What's important to realize is that even as weaker malls continue to struggle and close, the strongest malls -- locations of the type that Macerich owns -- will become more valuable to shoppers and retailers alike.
However, investors need to make sure they understand what they'll be getting here. Peer mall REIT Simon Property Group has increased its dividend three times in 2021 after cutting it in 2020. Tanger Factory Outlet Centers (SKT -0.52%), another well-positioned mall REIT, has also increased its payout. The improving business environment has translated into better results for those companies, and allowed them to reward investors with dividend hikes.
Macerich, by contrast, has not increased its dividend in 2021.

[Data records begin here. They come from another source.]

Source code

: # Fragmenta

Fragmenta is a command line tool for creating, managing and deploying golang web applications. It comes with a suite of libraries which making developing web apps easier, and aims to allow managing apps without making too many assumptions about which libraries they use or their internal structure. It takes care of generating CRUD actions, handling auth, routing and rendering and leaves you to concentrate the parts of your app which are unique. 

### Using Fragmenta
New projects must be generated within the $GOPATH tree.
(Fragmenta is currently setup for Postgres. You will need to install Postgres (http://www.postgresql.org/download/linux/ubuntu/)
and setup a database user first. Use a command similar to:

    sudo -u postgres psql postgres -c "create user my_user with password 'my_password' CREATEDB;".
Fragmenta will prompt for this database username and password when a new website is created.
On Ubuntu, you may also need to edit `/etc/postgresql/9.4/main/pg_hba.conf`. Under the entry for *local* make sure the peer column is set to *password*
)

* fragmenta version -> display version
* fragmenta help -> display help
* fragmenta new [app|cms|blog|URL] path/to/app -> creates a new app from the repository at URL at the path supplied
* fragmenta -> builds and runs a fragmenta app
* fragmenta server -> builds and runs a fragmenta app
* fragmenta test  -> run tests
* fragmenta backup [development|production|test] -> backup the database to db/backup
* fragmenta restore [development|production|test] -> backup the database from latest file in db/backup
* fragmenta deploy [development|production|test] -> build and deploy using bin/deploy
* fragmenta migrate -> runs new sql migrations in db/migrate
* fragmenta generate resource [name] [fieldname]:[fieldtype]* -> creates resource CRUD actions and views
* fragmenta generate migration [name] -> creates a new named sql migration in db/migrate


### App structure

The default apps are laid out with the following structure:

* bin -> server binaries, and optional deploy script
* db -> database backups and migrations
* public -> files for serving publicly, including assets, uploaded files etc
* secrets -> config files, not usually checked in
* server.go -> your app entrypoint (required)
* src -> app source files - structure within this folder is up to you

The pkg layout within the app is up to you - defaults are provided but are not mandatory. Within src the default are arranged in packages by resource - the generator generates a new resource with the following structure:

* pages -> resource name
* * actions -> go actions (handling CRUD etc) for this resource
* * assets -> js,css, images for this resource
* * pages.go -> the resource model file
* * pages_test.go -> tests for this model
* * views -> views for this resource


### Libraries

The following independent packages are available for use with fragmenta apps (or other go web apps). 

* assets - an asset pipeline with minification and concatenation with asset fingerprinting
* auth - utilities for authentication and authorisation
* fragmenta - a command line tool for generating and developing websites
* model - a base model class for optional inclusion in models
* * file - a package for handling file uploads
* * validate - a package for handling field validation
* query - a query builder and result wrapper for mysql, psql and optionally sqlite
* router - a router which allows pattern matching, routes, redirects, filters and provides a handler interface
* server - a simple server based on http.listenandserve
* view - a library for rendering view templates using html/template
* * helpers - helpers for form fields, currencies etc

The reason why it hasn't largely comes down to the fact that Macerich is more heavily leveraged than those competitors. It has been working to deal with that issue, but at this point, debt reduction is taking precedence over dividend hikes. Until the company has made more progress on buffing up its balance sheet, most investors will probably be better off with one of its peers.
Still a work in progress
Nothing here is meant to disparage Macerich, which is working to turn its business around and is achieving great success. The problem is that there's still more work to be done, particularly on the balance sheet. More aggressive investors still might be willing to step in here, even recognizing that another retail downturn is still a possibility -- particularly given the uncertainties about what the pandemic will bring next.
Because of Macerich's leverage, it would likely have a harder time dealing with further headwinds than Simon or Tanger. Still, given its relatively weak performance over the longer term and its still-strong portfolio, Macerich has plenty of upside potential. But that's only a worthwhile risk/reward trade-off if you can handle an elevated level of uncertainty compared to peers Simon and Tanger.